Problem to solve: Your answer should consist only of the lines below from the one with "Navi Mumbai News" through the one with "Origin Wade Western Saddle", copied exactly.

(Extracted records)
• • • •
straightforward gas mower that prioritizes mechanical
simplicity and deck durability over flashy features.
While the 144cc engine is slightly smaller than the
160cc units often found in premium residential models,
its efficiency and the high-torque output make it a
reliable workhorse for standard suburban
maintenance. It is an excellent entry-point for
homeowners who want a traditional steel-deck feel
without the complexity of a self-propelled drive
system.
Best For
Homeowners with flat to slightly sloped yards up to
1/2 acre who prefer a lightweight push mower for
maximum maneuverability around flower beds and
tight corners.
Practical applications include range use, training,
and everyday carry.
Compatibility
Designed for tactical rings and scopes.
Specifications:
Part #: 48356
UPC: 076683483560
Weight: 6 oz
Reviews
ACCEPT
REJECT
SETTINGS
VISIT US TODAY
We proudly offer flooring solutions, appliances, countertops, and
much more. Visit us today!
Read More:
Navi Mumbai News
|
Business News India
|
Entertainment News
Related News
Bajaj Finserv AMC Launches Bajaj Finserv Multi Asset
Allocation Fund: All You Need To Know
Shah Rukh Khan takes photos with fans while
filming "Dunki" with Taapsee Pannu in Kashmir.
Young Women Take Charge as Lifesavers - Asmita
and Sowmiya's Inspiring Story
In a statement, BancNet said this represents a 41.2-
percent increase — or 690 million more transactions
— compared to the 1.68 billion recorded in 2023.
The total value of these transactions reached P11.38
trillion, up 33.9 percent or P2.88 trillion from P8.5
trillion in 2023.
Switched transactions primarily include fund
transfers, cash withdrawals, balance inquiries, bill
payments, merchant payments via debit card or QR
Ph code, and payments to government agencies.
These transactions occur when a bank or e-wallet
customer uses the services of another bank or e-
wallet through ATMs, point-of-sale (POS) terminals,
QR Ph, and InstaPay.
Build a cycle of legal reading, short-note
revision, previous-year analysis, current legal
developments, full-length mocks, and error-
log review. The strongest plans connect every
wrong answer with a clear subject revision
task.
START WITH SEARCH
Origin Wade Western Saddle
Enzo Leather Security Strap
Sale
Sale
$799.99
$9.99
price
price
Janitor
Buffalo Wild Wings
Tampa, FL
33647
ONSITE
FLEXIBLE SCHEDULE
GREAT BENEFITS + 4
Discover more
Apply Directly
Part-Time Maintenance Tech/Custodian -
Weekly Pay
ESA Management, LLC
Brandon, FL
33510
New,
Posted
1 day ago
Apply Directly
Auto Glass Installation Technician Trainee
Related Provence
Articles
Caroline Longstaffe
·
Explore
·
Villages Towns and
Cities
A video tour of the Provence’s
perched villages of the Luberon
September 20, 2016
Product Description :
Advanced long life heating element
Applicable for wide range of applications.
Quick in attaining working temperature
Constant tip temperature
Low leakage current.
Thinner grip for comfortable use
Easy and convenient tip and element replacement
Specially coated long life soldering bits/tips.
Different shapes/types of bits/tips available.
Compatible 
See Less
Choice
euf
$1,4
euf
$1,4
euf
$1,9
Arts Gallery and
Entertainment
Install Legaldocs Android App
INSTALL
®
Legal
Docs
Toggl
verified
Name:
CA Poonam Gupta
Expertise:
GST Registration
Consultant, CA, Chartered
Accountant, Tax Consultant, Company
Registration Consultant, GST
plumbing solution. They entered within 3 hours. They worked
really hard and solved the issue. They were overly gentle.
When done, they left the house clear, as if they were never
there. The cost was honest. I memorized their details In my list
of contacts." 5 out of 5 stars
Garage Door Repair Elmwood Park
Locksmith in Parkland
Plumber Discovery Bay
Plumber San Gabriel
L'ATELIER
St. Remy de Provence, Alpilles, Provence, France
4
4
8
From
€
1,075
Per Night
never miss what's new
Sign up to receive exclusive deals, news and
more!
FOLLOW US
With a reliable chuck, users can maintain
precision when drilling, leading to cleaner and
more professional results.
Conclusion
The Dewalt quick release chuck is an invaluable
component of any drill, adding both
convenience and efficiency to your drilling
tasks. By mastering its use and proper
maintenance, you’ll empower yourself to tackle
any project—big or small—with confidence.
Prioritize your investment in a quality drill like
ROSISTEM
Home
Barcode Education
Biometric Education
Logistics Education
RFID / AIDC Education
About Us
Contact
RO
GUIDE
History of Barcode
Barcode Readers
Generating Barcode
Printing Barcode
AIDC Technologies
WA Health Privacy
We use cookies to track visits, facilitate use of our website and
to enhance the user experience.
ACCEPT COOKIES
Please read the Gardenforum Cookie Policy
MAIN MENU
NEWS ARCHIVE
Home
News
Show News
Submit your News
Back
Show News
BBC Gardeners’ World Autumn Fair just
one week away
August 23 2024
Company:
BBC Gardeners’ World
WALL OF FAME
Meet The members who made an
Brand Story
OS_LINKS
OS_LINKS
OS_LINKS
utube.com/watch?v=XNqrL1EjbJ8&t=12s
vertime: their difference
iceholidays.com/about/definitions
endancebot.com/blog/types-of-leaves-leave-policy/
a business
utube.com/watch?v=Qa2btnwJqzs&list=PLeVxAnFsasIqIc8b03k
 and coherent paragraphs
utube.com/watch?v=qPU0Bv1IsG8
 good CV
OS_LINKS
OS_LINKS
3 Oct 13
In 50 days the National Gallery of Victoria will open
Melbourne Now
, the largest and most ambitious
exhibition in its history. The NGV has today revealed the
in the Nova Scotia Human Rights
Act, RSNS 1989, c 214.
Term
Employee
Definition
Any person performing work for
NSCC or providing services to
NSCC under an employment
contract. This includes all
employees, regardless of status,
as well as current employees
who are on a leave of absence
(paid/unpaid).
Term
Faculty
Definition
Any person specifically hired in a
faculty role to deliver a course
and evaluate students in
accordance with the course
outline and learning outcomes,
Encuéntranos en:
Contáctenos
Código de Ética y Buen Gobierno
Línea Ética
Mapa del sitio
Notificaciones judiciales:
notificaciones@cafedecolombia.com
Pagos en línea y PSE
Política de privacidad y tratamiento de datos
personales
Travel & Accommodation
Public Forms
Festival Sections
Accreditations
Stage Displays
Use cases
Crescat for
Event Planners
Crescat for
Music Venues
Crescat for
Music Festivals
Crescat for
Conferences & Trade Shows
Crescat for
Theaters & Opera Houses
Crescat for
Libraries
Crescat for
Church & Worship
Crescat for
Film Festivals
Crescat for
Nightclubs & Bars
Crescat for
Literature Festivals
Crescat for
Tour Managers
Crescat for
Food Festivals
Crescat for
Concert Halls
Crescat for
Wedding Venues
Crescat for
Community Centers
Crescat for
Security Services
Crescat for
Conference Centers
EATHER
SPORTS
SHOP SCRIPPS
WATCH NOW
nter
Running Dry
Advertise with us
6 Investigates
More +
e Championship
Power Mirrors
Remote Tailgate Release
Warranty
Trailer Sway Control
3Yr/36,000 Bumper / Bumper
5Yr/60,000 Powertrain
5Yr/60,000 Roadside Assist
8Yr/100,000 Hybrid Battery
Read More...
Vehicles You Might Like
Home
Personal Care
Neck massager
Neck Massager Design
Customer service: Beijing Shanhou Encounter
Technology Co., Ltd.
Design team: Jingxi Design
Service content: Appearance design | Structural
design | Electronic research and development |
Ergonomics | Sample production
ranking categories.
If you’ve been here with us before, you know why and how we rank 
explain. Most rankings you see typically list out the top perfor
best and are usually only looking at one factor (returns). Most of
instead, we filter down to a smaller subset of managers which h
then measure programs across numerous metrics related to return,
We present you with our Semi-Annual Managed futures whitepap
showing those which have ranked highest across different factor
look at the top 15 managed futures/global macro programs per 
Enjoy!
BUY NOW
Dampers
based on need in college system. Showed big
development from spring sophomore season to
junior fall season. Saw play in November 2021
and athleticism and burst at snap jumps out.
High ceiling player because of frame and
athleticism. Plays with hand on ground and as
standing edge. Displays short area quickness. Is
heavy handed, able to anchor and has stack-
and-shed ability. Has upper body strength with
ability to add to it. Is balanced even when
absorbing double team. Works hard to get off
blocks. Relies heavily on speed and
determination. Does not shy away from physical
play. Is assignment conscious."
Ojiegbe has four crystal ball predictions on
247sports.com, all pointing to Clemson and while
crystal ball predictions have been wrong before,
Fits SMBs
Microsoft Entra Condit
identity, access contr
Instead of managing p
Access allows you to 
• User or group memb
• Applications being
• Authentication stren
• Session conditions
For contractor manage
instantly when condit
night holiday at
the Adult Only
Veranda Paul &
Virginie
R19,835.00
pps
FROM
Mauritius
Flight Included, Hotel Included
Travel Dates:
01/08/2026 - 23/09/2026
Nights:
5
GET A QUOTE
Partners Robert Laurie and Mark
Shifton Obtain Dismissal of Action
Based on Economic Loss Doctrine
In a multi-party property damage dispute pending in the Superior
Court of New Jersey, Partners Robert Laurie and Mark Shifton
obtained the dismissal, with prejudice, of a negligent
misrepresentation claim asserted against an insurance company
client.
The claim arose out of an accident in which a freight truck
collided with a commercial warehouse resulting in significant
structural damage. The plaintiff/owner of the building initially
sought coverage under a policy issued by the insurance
• • • •
Answer to this problem:
Navi Mumbai News
|
Business News India
|
Entertainment News
Related News
Bajaj Finserv AMC Launches Bajaj Finserv Multi Asset
Allocation Fund: All You Need To Know
Shah Rukh Khan takes photos with fans while
filming "Dunki" with Taapsee Pannu in Kashmir.
Young Women Take Charge as Lifesavers - Asmita
and Sowmiya's Inspiring Story
In a statement, BancNet said this represents a 41.2-
percent increase — or 690 million more transactions
— compared to the 1.68 billion recorded in 2023.
The total value of these transactions reached P11.38
trillion, up 33.9 percent or P2.88 trillion from P8.5
trillion in 2023.
Switched transactions primarily include fund
transfers, cash withdrawals, balance inquiries, bill
payments, merchant payments via debit card or QR
Ph code, and payments to government agencies.
These transactions occur when a bank or e-wallet
customer uses the services of another bank or e-
wallet through ATMs, point-of-sale (POS) terminals,
QR Ph, and InstaPay.
Build a cycle of legal reading, short-note
revision, previous-year analysis, current legal
developments, full-length mocks, and error-
log review. The strongest plans connect every
wrong answer with a clear subject revision
task.
START WITH SEARCH
Origin Wade Western Saddle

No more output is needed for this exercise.